ここから〈6〉まで左足のスパイクがめくれ上がらないのが素晴らしい。左の壁が崩れていない証拠で、体重移動のパワーがロスされていない。〈7〉でそのパワーを受け止めている左太ももの筋肉の盛り上がりにも注目だ。たくましい下半身が、パワフルな打撃を支えている。将来、誠也のような強打者になるためには、地道に足腰を鍛えることも忘れないでほしい。
〈6〉のミートポイントは少しホームベース寄りだ。〈4〉〈5〉のように右肘をへその方に絞り、〈6〉〈7〉と右腕の強烈な押し込みがあるから、このポイントでも強い打球をはじき返せる。誠也ほどのパワーがないなら、ボール1~2個分、投手寄りにした方がいい。〈7〉の両手の三角形が崩れない美しいフォローもまねたいポイントだ。
昨季、首位打者を獲得したのが、うなずけるフォームだ。〈4〉で弓矢を張るような形は、どっしりと安定感がある。踏み込む左足に、グッと体重を乗せていきながら、体が突っ込みすぎることなく、グリップをトップの位置でキープ。〈5〉でバットが早めに寝る形で出てくる。ボールを点ではなく、線で捉えやすくなるから、いろんな変化球にも対応できる。

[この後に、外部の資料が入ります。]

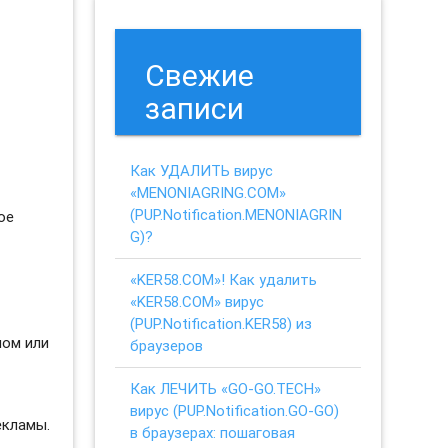
Свежие
записи
Как УДАЛИТЬ вирус
«MENONIAGRING.COM»
(PUP.Notification.MENONIAGRIN
ое
G)?
«KER58.COM»! Как удалить
«KER58.COM» вирус
(PUP.Notification.KER58) из
ном или
браузеров
Как ЛЕЧИТЬ «GO-GO.TECH»
вирус (PUP.Notification.GO-GO)
екламы.
в браузерах: пошаговая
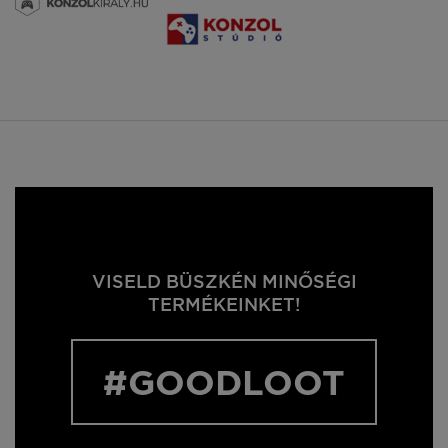
VISELD BÜSZKÉN MINŐSÉGI
TERMÉKEINKET!
#GOODLOOT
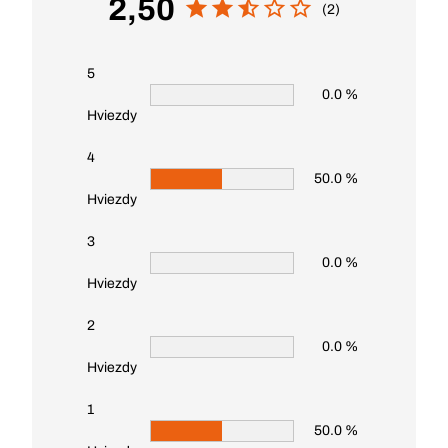
2,50
(2)
5
0.0 %
Hviezdy
4
50.0 %
Hviezdy
3
0.0 %
Hviezdy
2
0.0 %
Hviezdy
1
50.0 %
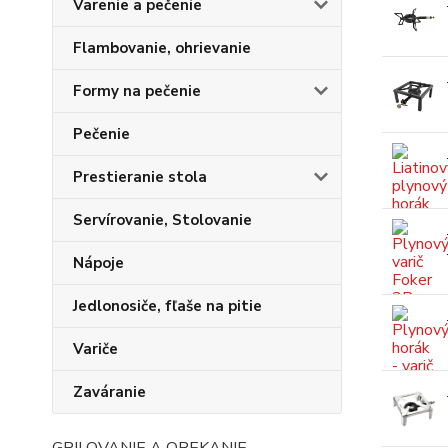
Varenie a pečenie
Flambovanie, ohrievanie
Formy na pečenie
Pečenie
Prestieranie stola
Servírovanie, Stolovanie
Nápoje
Jedlonosiče, fľaše na pitie
Variče
Zaváranie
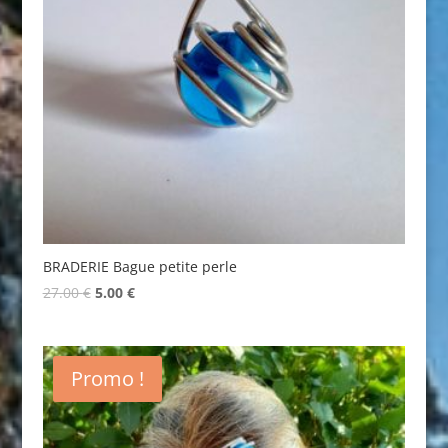
BRADERIE Bague petite perle
Original
Current
27.00
€
5.00
€
price
price
was:
is:
27.00 €.
5.00 €.
Promo !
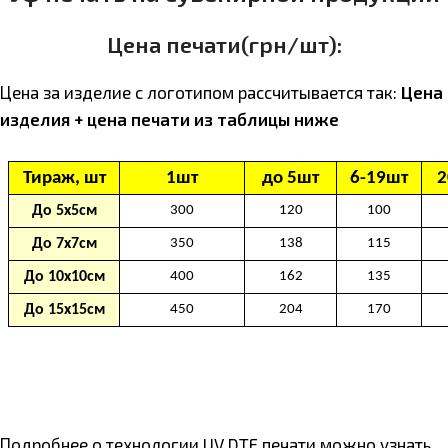
Цена печати(грн/шт):
Цена за изделие с логотипом расcчитывается так:
Цена
изделия + цена печати из таблицы ниже
Подробнее о технологии UV DTF печати можно узнать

少し高度な解説になるが、この先、3冠王、40本塁打以上を狙うには、〈5〉でもう少しグリップが地面の方に向く感じになればいい。するとスイング軌道が「U」から「V」に近くなり、低めの球でも打球が上がるようになる。まだ進化の余地はあるということ。どんな大打者でも「これで完璧」というのはない。プロ野球選手も、野球少年も常に向上心を持って、スイングづくりに取り組んでほしい。(掛布 雅之)
◆五輪1年延期「切り替えて」
○…鈴木は来たる日に備えて、黙々とバットを振り続けている。全試合で4番を務めた昨年11月の「プレミア12」では打率4割7分8厘、3本塁打、12打点、9得点の圧巻の成績で世界一に導いた。主軸として期待される東京五輪は1年延期となったが「ショックだが仕方のないこと。切り替えて、しっかりとシーズンを戦っていけたら」と前向きに捉えている。現在は1勤1休でマツダで調整中。「チームの優勝が一番の目標」と、どんな状況でもチームファーストの精神は揺るがない。